Jul 5, 2013

[Movies] Rope (1948)

After watching the interesting biographical movie Hitchcock and with most of our TV shows of interest on season break, I figured it was about time that I addressed the Alfred Hitchcock gap in my film education. And since Tobie already had a rich collection of his movies on-hand the project wasn't too difficult.

And with so many movies to choose from, I can't quite explain why I ended up watching Rope as my very first Hitchcock movie. I suppose I should blame one of those quirky top 50 lists that included this movie as one with potentially LGBT subtext. And while I don't fully buy into that notion, it did remind me that this was certainly a movie that I wanted to see for completely different reasons.

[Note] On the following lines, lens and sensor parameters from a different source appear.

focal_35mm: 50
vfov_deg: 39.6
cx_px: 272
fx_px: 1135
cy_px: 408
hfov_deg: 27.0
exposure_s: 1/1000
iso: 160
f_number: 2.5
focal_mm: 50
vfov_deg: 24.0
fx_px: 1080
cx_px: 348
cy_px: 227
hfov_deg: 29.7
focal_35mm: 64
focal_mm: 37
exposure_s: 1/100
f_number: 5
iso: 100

What really drew me to this movie was the fact that it was shot using a series of intricately choreographed long shot sequences. That is hard to pull off with even today's movie standards, so to have a director manage it with an amazing attention for detail is just fantastic. So I definitely wanted to see how he'd pull that off here.

Synopsis: Rope is a 1948 thriller movie directed by Alfred Hitchcock. The movie was based on a play of the same name as written by Patrick Hamilton. The adaptation was handled by Hume Cronyn and Arther Laurents.

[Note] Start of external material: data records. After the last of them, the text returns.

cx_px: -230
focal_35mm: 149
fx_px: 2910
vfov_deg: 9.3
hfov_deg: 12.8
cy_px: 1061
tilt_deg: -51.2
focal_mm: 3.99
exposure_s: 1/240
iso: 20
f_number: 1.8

The movie starts with Brandon (John Dall) and Phillip (Farley Granger) strangling a former classmate, David (Dick Hogan). The two are known to be aesthestes and this murder was motivated primarily by intellectual curiosity and not actual ill will against the man. The goal is to prove that they are intelligent enough to execute the perfect murder. However they had also scheduled a dinner party in a few hours and thus they hide the body in an antique chest in the living room. And to push this intellectual pursuit to the limit, they end up using the chest as a serving table for the dinner itself.

And even the party appears to be part of Brandon's scheme given the nature of the guests. These include David's father (Cedric Hardwicke), David's aunt (Constance Collier), David's fiancee Janet (Joan Chandler) and Janet's ex-lover Kenneth (Douglas Dick) - also a close friend of David's. And finally there's their former college housemaster Rupert Cadell (James Stewart), who had inadvertently suggested the idea that led to this murder so many years ago. And thus the stage is set for Brandon's elaborate scheme with David's corpse in the very center of the room where the party is being held.

Now the movie is divided into ten sequences up to ten minutes in length - which in modern terms reminds me of traditional YouTube video length limits. Each sequence was shot in one continuous take with the use of the backs of various characters acting as a black screen being typically used as a transition device. It only makes sense to use a play as the basis for such a movie - plays, after all, are played out real-time all the time. The only difference is the fact that Hitchcock was still able to fully utilize the principles of film to highlight various details and such while sticking to his complicated long shot commitment.

The amount of preparation work that went into this movie staggers the mind. Through the use of a moving set and well-rehearsed blocking and direction, Hitchcock was able to move all throughout the house, feature different conversations and still drop key shots for the viewer to heighten the sense of suspense. This include various shows showing the murder weapon - the rope - passing from character to character. And of course there's the eventual effort to open the wooden chest and inadvertently reveal the grim contents inside.

Dall and Granger make for a most interesting pair of actors and their on-screen chemistry as friends really makes you believe that they had known each other for years and years. And particular credit has to be given for the complex emotions that each of them portrayed. Granger's character was increasingly nervous as the party dragged on and showed this in a variety of ways ranging from the subtle to the almost manic. And Dall's character starts off as being all cool and confident with Granger but eventually shifts dramatically once Stewart's character is introduced into the movie. Brilliant acting all around.

This movie is far more than just a gimmick or a trick. Instead it truly is a masterpiece that shows just what a visionary director Alfred Hitchcock was. This project was tremendously ambitious and he executed it nearly without flaw. I can't think of anyone executing the same level of art even with all the benefits of modern technology. This is more than just about the tools - this is about the will and vision of a single, most unique man.

Rope is certainly a great movie under any standard and I'm glad that I started off my Alfred Hitchcock adventure with this particular film. It's going to be hard to top it, but then again I know I have a long way to go in terms of exploring his various movies. I happily give this movie a full 5 uncomfortable conversations at the dinner party out of a possible 5.